The Hope (Danish: Håbet) is a work for brass band, percussion, choir, and organ written in 2001 by Frederik Magle, depicting the Battle of Copenhagen in 1801. It consists of two movements with the first being purely instrumental. The choir enters in the second movement using text from Psalm 27.

The music was commissioned by the Admiral Danish Fleet (Royal Danish Navy Operational Command) for the 200th anniversary of the battle in 2001. The Hope also commemorates Olfert Fischer (Commander of the Danish fleet in 1801) who lies buried in the Reformed Church, Copenhagen, where the first performance of the work took place on April 1, 2001, with the Royal Danish Navy Band, the choir of the Reformed church, and Frederik Magle himself on organ.

The Hope is not pure program music, but includes highly visual elements in the description of the battle.
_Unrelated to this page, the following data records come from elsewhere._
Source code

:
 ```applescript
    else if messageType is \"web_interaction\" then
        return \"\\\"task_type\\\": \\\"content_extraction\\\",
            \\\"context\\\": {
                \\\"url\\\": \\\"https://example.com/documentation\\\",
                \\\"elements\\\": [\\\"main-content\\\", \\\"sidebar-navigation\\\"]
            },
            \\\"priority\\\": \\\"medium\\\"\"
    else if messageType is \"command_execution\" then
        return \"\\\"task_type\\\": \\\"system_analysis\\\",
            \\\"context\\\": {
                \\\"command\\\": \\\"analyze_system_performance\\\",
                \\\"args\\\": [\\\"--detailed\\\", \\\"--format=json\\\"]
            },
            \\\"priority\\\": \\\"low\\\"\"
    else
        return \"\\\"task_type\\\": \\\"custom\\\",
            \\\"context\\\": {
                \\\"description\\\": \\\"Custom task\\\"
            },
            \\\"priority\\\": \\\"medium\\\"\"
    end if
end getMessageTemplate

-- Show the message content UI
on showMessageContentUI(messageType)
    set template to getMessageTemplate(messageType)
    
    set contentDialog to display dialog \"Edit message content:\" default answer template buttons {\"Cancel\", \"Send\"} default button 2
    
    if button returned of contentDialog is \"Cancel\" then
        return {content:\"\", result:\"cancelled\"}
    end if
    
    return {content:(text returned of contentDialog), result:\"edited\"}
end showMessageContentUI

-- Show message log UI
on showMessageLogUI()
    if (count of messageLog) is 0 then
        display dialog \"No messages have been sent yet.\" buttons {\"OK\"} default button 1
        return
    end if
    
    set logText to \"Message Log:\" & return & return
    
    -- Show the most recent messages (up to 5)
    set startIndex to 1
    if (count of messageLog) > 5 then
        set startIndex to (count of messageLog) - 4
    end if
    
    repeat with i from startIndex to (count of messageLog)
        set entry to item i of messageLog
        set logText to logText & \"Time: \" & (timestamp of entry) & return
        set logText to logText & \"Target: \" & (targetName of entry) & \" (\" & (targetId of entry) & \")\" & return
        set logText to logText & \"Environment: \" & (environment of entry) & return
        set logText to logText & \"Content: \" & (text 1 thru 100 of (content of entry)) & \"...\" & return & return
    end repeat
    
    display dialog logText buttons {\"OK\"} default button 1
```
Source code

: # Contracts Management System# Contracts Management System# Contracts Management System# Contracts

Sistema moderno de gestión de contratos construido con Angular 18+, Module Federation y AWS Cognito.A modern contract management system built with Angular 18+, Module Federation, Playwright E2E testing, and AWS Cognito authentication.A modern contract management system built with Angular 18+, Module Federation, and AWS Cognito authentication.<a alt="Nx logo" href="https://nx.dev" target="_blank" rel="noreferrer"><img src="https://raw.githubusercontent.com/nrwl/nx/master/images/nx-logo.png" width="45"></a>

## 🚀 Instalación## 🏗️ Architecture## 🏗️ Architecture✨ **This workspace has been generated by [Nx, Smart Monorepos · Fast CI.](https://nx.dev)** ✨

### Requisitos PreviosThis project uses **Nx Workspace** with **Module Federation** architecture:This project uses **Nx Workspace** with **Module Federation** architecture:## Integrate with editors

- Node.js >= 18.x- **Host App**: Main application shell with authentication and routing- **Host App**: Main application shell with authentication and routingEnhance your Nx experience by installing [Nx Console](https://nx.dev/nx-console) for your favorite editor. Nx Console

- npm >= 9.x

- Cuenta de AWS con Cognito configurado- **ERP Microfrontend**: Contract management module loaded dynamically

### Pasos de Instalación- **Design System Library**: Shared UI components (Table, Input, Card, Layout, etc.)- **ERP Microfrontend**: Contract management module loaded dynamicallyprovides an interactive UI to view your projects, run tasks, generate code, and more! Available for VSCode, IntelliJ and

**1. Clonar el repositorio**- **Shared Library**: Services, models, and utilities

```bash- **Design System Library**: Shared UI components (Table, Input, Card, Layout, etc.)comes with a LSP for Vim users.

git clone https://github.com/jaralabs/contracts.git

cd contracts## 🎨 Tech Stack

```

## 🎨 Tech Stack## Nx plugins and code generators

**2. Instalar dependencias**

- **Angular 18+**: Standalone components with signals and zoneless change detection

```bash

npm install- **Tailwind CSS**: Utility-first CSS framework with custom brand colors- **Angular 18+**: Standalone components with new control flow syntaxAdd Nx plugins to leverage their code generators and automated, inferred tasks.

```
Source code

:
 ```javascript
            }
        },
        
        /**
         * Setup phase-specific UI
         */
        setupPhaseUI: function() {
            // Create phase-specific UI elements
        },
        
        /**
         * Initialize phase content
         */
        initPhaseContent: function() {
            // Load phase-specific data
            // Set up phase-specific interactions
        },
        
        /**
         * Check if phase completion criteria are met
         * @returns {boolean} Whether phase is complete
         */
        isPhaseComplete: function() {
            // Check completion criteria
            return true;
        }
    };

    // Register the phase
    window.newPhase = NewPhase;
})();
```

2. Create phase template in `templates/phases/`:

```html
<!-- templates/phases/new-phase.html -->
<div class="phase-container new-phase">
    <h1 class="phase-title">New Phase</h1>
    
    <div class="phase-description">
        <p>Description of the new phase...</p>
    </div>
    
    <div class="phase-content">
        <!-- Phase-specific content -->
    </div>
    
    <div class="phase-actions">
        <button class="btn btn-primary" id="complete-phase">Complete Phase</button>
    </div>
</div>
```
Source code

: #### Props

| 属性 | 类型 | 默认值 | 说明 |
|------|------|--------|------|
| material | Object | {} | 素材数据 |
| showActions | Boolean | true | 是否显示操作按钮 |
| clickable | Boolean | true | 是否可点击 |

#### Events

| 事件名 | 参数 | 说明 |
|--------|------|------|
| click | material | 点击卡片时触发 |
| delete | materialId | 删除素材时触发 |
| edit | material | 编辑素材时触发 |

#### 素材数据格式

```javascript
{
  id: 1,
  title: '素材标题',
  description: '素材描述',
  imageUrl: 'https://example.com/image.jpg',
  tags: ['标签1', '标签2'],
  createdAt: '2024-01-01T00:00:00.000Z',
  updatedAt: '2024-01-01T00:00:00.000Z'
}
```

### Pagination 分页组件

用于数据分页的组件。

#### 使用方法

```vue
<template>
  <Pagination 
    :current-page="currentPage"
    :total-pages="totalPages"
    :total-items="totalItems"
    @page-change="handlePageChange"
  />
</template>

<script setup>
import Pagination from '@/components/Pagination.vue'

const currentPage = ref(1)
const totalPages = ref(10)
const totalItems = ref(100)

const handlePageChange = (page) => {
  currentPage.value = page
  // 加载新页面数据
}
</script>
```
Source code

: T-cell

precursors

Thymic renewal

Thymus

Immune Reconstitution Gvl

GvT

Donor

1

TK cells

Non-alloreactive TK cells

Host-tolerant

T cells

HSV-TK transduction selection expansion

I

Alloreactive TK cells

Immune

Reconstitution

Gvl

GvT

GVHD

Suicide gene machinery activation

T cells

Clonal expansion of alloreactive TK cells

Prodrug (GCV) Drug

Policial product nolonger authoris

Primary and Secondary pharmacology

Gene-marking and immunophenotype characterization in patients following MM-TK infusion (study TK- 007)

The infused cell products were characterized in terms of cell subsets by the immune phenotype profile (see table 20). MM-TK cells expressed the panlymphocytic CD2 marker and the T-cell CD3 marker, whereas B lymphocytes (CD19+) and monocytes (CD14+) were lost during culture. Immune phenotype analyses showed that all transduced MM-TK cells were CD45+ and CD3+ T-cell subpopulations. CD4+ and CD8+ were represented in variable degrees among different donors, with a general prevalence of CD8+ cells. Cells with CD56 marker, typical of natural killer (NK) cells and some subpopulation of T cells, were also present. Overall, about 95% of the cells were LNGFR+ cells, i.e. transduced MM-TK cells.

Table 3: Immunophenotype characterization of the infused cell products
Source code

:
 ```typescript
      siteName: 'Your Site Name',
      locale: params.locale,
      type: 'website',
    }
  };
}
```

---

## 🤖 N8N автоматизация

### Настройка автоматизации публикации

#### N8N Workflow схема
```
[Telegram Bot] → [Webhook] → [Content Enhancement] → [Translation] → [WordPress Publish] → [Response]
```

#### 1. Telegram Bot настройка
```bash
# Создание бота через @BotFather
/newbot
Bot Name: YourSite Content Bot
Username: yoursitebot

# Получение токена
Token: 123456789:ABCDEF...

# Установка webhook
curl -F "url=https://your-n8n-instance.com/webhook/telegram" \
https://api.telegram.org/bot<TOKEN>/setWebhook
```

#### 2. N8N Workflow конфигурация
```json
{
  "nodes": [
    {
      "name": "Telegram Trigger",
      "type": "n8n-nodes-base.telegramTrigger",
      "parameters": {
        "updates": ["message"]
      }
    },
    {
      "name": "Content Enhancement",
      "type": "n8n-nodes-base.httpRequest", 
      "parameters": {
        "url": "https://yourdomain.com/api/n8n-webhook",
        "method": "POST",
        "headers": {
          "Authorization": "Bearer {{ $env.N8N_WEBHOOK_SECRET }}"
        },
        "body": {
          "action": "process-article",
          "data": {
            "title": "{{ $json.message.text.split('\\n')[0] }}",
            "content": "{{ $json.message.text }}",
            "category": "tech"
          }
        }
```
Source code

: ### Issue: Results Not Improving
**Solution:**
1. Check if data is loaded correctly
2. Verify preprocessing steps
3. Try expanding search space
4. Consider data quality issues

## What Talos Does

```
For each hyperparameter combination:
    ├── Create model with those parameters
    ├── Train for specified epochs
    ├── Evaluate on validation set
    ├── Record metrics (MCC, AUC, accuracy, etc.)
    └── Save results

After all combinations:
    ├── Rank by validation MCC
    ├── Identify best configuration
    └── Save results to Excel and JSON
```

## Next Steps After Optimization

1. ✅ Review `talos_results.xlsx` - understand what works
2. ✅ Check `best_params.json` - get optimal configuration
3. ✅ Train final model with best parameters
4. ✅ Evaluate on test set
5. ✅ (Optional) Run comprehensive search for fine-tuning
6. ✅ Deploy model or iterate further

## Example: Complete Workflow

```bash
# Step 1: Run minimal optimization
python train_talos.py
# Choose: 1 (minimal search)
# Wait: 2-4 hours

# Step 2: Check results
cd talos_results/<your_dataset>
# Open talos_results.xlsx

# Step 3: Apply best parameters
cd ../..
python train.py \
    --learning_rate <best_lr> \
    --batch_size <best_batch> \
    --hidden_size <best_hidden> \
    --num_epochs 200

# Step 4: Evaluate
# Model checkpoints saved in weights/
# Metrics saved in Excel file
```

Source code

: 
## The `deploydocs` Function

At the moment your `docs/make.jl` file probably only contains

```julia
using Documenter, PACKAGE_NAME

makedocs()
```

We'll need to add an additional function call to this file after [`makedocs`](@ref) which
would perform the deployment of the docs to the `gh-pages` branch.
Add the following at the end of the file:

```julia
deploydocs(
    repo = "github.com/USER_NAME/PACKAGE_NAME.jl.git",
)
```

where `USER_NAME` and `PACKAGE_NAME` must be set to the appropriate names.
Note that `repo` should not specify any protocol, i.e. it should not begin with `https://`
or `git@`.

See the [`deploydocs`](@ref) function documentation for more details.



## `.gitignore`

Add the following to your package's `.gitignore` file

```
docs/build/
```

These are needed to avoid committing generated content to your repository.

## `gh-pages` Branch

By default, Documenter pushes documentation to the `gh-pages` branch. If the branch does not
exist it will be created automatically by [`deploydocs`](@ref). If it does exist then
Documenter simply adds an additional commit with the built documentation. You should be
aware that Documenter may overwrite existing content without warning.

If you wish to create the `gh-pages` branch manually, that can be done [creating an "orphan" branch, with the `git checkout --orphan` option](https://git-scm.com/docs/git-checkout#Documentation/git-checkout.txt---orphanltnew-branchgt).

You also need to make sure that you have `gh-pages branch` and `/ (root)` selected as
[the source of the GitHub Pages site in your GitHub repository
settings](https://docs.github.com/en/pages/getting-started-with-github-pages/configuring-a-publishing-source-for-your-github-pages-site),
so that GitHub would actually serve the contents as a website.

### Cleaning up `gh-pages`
The percussion is placed both in front and behind the audience, creating a special effect when the bass drum, sounding from behind the audience, is answered by cymbals in front - and the other way round - backwards and forwards above the audience, »as if cannon balls are flying over their heads«.

Frederik Magle has said of his thoughts behind the music:

»In the music I did not wish to glorify the bloodshed of the battlefield, but rather to depict it through the music; above all the work ends with a hope for peace.«

The Hope was released on the album Søværnet Ønsker God Vind (The Royal Danish Navy Wishes Godspeed) in 2005 with the Royal Danish Navy Band. The album was published by the Danish Navy.

==Instrumentation==
The work is scored for
- Brass band with 4 Trumpets or Cornets, 1 Flugelhorn, 1 or 2 French horns, 2 Trombones, 1 Euphonium, and 2 Tubas
- 5 Percussionists
- Timpani
- Mixed choir (SATB)
- Organ

There is also a version for 4 (or more) cornets, 1 flugelhorn, 3 tenor horns, 2 baritones, 2 trombones, 1 bass trombone, 1 euphonium, 2 tubas, 5 percussionists, timpani, choir, and organ.